##### DATA TO USE #####
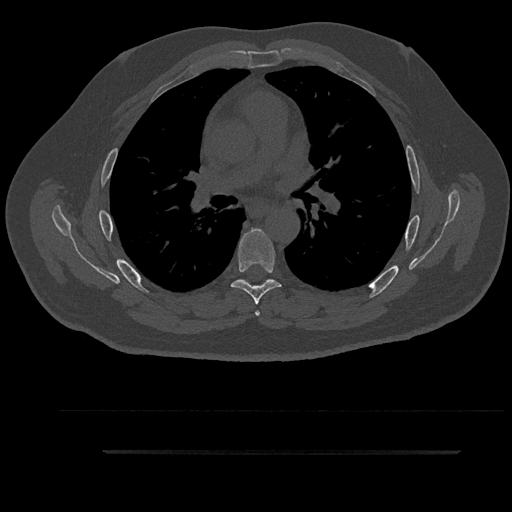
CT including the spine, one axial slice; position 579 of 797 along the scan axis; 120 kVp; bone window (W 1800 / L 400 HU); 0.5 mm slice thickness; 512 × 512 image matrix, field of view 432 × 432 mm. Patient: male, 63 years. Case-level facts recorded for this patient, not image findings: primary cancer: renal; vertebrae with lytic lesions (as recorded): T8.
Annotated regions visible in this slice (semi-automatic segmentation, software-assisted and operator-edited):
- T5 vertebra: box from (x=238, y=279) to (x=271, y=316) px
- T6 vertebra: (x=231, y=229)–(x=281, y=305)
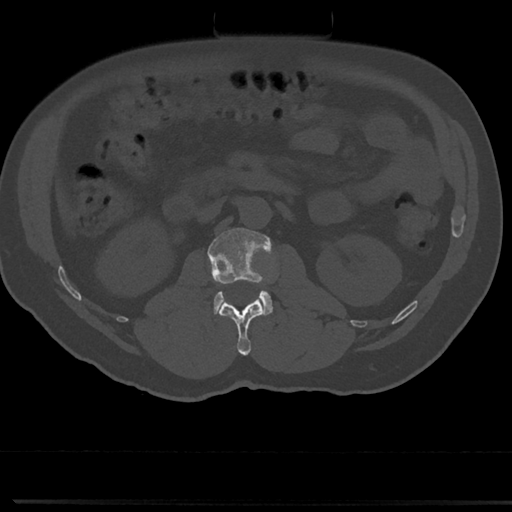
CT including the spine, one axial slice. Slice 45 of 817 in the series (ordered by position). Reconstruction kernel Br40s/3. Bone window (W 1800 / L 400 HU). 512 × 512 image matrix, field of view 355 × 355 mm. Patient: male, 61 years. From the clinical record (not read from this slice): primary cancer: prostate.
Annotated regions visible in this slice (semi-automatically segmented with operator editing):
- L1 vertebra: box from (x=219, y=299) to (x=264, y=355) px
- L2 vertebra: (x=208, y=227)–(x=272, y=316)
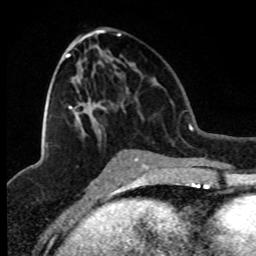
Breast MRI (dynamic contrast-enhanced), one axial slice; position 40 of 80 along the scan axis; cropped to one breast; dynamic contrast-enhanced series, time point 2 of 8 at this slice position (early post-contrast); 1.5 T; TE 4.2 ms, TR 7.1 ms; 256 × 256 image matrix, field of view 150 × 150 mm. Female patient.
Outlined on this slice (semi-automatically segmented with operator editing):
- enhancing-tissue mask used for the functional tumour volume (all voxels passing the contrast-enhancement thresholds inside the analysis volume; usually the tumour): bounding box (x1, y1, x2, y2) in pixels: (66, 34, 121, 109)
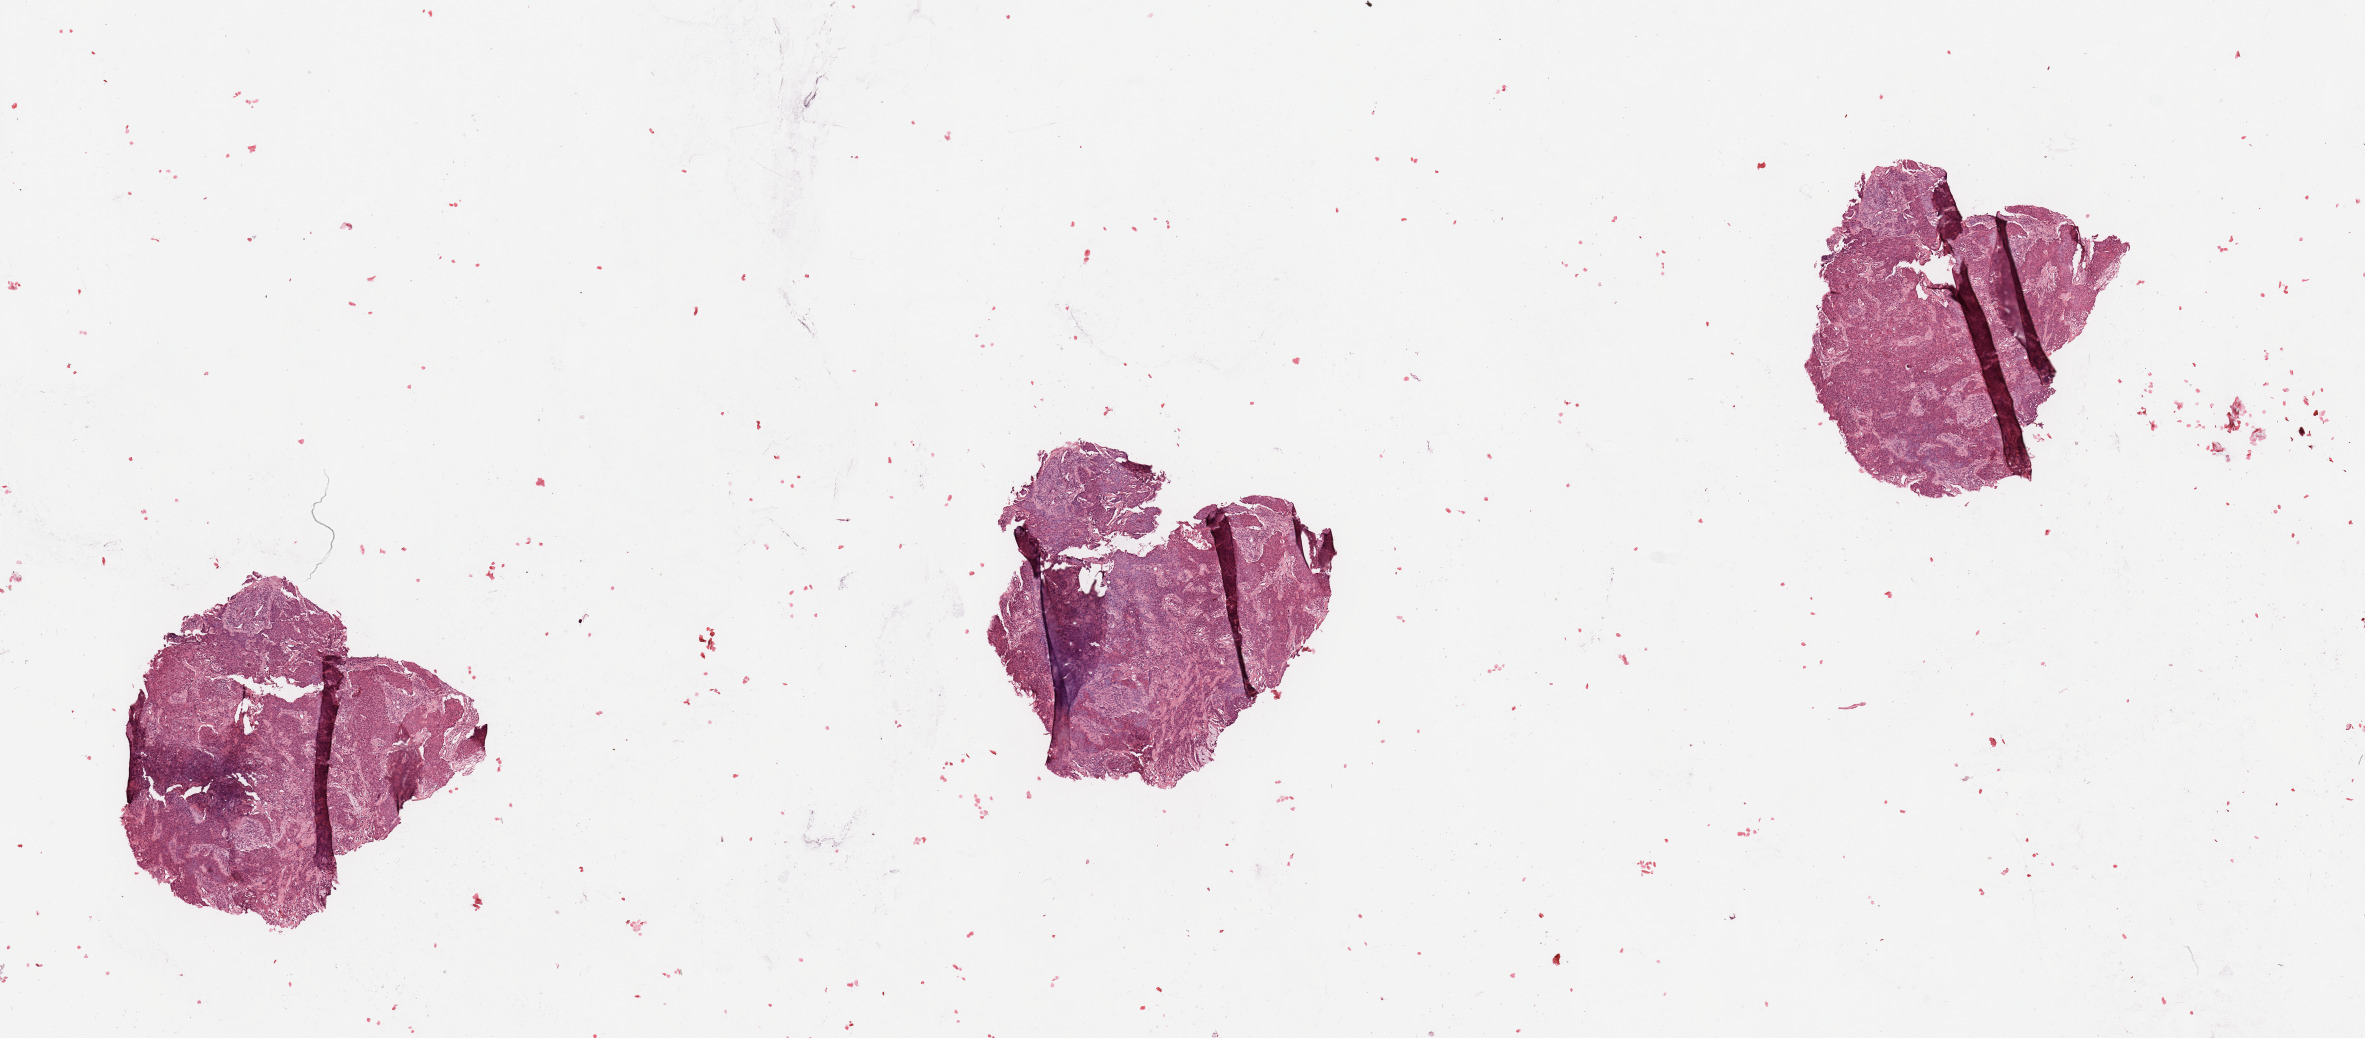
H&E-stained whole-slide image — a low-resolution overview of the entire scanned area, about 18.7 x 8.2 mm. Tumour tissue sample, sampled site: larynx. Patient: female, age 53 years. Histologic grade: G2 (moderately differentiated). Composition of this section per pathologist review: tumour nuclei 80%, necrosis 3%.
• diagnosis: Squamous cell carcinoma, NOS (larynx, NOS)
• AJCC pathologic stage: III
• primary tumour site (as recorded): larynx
#####
##### DATA TO USE #####
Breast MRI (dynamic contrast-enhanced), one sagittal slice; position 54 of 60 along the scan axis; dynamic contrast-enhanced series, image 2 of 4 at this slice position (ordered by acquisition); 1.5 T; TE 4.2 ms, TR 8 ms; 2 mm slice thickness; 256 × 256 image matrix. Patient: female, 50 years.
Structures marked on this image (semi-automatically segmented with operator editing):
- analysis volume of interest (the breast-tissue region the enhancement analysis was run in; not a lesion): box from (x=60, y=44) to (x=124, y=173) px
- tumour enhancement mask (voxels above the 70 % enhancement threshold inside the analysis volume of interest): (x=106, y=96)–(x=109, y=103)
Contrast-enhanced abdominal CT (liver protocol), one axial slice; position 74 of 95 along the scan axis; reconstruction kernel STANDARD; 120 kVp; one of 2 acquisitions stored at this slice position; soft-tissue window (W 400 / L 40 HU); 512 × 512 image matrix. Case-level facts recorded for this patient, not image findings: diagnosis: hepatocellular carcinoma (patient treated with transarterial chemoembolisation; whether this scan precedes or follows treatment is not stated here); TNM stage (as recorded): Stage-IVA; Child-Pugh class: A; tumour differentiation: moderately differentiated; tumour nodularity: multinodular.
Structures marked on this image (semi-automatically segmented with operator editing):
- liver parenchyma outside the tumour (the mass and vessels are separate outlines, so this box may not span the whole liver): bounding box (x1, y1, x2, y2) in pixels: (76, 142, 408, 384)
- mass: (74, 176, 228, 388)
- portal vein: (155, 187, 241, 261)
#####
▸ **WORK INSTRUCTIONS**: Going through the entries above, tally every line that contains the string "pixels", then state only the total.

▸ **EXPECTED ANSWER**: 2